A Palm Springs Police Department officer stands watch at the scene of a suspected arson fire at North Belardo Road and Merito Place on June 12. The fire was one of dozens reported in the city this year that are believed to have been intentionally set.

A woman arrested on suspicion of setting two fires in the city on Monday has a history of arson and may be responsible for other suspicious fires reported in the city this year.

The woman, 52, has yet to be charged. She was booked into the Robert Presley Detention Center in Riverside Monday evening and faces five different charges related to the fires, as well as a charge of being under the influence of a controlled substance. She is being held without bail, pending an initial court appearance Wednesday in Indio.

Writing on social media, those who knew her said the woman was part of the Palm Springs homeless population. She was arrested Monday at the scene of the second incident shortly after a witness reported seeing her intentionally start a brush fire in the 300 block of Calle Abronia at approximately 11:30 AM. That fire spread to a nearby unoccupied residence. She is also suspected of setting an earlier fire at the back of a business in the 300 block of South Palm Canyon Drive. That fire occurred at 5 AM and was contained to debris behind the business.

According to Palm Springs Police Department Lt. William Hutchinson, the woman is not a suspect in a fire last week at a South Palm Springs RV park. He said that fire, which started in a motor home, is not believed to be arson. Although a body was found during efforts to extinguish the RV park blaze, police have yet to say whether the person whose body was discovered died due to the fire.

Riverside County court records show the woman suspected of Monday’s fires in Palm Springs has convictions for felonies dating back to 1996, primarily in Indio. The records include convictions for driving with a revoked license, disobeying court orders, and probation violations.
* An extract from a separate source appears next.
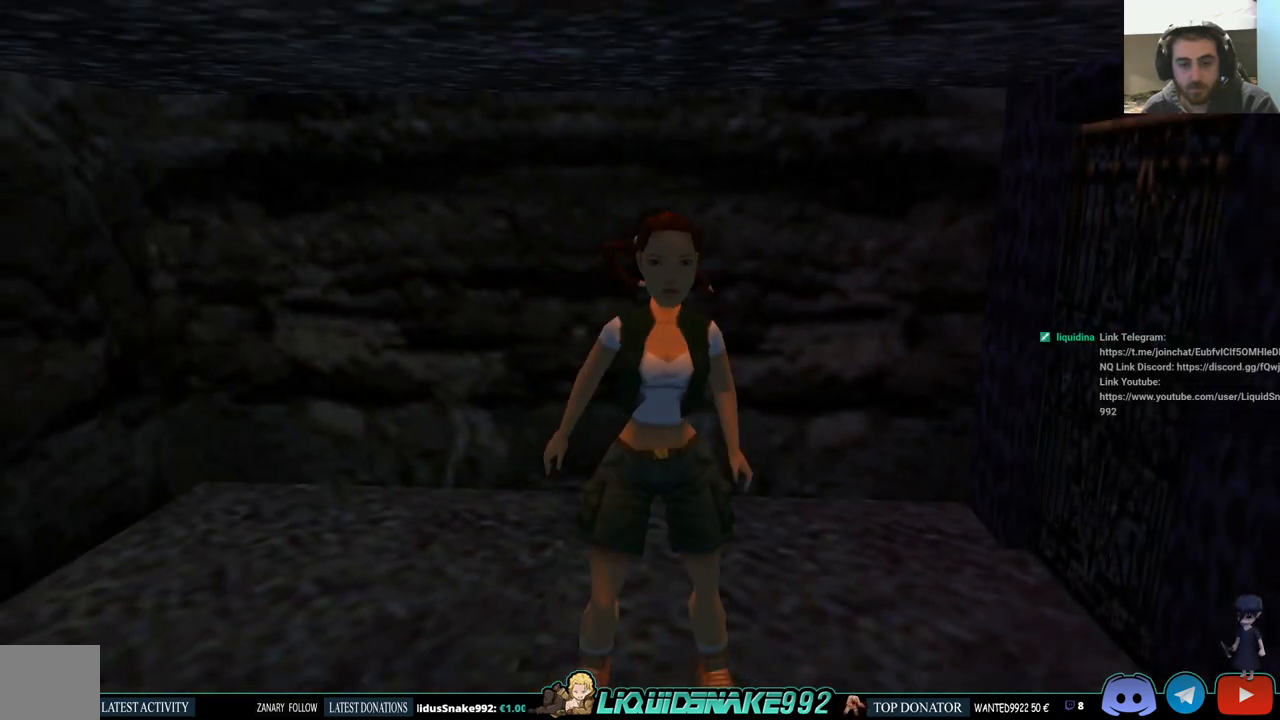
{"buttons": [], "left_stick": "center", "right_stick": "center", "events": [[217, "DPAD_LEFT", "down"], [483, "DPAD_LEFT", "up"]]}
A March 2018 case, however, will likely be of most interest to police, firefighters, city residents, and downtown business owners struggling to identify who is responsible for dozens of suspicious fires set in the city this year. In the 2018 case, the woman was convicted of attempted arson and vandalism in Indio. She was ordered to pay restitution to the victims and spend time in a mental health center.

Hutchinson said the woman’s suspected behavior in Palm Springs and her history in Indio fits a pattern of escalating dangerous behavior most associated with a person who starts fires due to mental anguish.

“There’s a lot of different reasons somebody would choose to light a fire,” Hutchinson explained during a phone call as he walked through a half-dozen psychological profiles of suspected arsonists.

“Is somebody burning something because they are trying to hide a crime? Maybe they are angry at somebody,” he said. “Maybe it’s something psychologically driven, or maybe it’s exciting for them. Or it could be there is more malicious intent. It could just be a cry for help.”

In this case, given the suspect’s past behavior and apparent struggles with mental health issues and homelessness — alluded to on social media by those who knew her — Hutchinson said the suspect could be acting out as she tries to cope with trauma.

“The pattern is a little concerning,” Hutchinson said. “She did it once before, and it appears as if she’s done it again.”

Editor’s note: The Post’s editorial policy is not to name suspects in any case until they have been charged, unless the identity of the suspect is newsworthy itself.